Statement (Converse of BPT / Theorem 6.2): If a line divides any two sides of a triangle in the same ratio, then the line is parallel to the third side.
Given: In △ABC, DE divides AB and AC such that $\dfrac{AD}{DB} = \dfrac{AE}{EC}$.
To Prove: DE ∥ BC
Proof: Assume DE is not parallel to BC. Draw DE′ ∥ BC.

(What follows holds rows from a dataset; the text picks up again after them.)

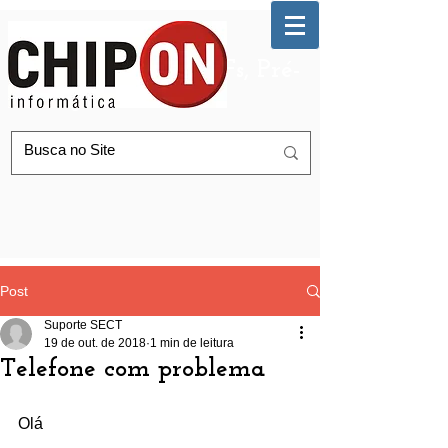
Automação de AGFs, Pré-
Postagem Correios
Post
Suporte SECT
19 de out. de 2018
1 min de leitura
Telefone com problema
Olá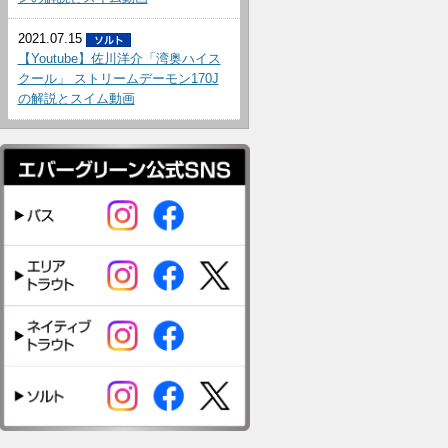
2021.07.15
【Youtube】佐川洋介「湾奥ハイス
クール」 ストリームデーモン170J
の解説とスイム動画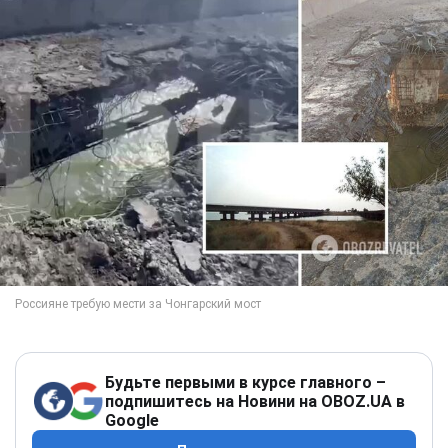
Будьте первыми в курсе главного –
подпишитесь на Новини на OBOZ.UA в
Google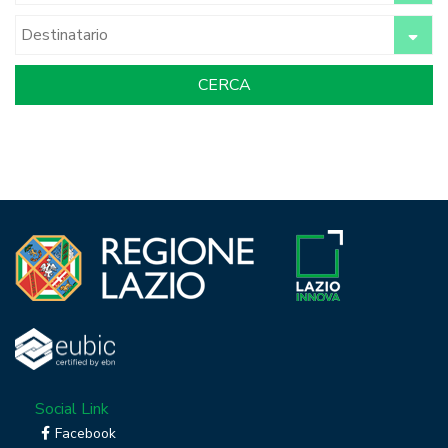
Social Link
Facebook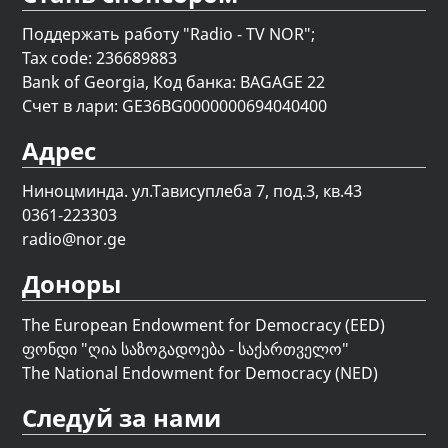
Поддержать работу "Radio - TV NOR";
Tax code: 236689883
Bank of Georgia, Код банка: BAGAGE 22
Счет в лари: GE36BG0000000694040400
Адрес
Ниноцминда. ул.Тависуплеба 7, под.3, кв.43
0361-223303
radio@nor.ge
Доноры
The European Endowment for Democracy (EED)
ფონდი "
ღია საზოგადოება - საქართველო
"
The National Endowment for Democracy (NED)
Следуй за нами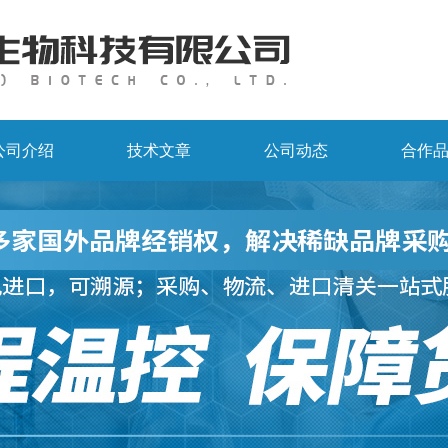
公司介绍
技术文章
公司动态
合作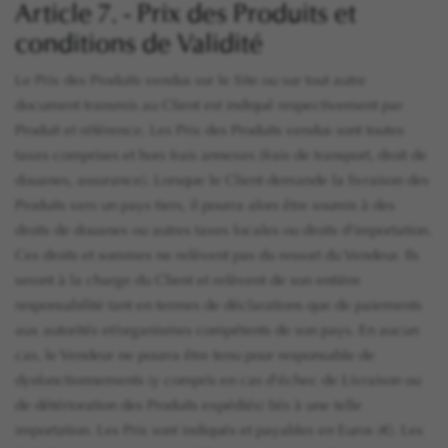
Article 7. - Prix des Produits et
conditions de Validité
Le Prix des Produits vendus sur le Site ou sur tout autre
document transmis au Client est indiqué respectivement par
Produit et référence. Les Prix des Produits vendus sont toutes
taxes comprises et hors frais annexes (frais de transport, droit de
douanes, assurance). Lorsque le Client demande la livraison des
Produits vers un pays tiers, il pourra alors être soumis à des
droits de douanes ou autres taxes locales ou droits d'importation.
Ces droits et sommes ne relèvent pas du ressort du Vendeur. Ils
seront à la charge du Client et relèvent de son entière
responsabilité tant en termes de déclarations que de paiements
aux autorités et/organismes compétents de son pays. En aucun
cas, le Vendeur ne pourra être tenu pour responsable de
dysfonctionnements (y compris en cas d'échec de Livraison ou
de détérioration des Produits expédiés) liés à une telle
importation. Les Prix sont indiqués et payables en Euros (€). Les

Since DE′ ∥ BC, by Basic Proportionality Theorem (Theorem 6.1):
$$\frac{AD}{DB} = \frac{AE'}{E'C} \quad \cdots (1)$$
But it is given that:
$$\frac{AD}{DB} = \frac{AE}{EC} \quad \cdots (2)$$
From (1) and (2):
$$\frac{AE}{EC} = \frac{AE'}{E'C}$$
Adding 1 to both sides:
$$\frac{AE}{EC} + 1 = \frac{AE'}{E'C} + 1$$
$$\frac{AE + EC}{EC} = \frac{AE' + E'C}{E'C}$$
$$\frac{AC}{EC} = \frac{AC}{E'C}$$
Therefore, EC = E′C, which means E and E′ coincide.
Hence, DE ∥ BC. [Proved]
Source: Chapter 6, Section 6.3 — Theorem 6.2
---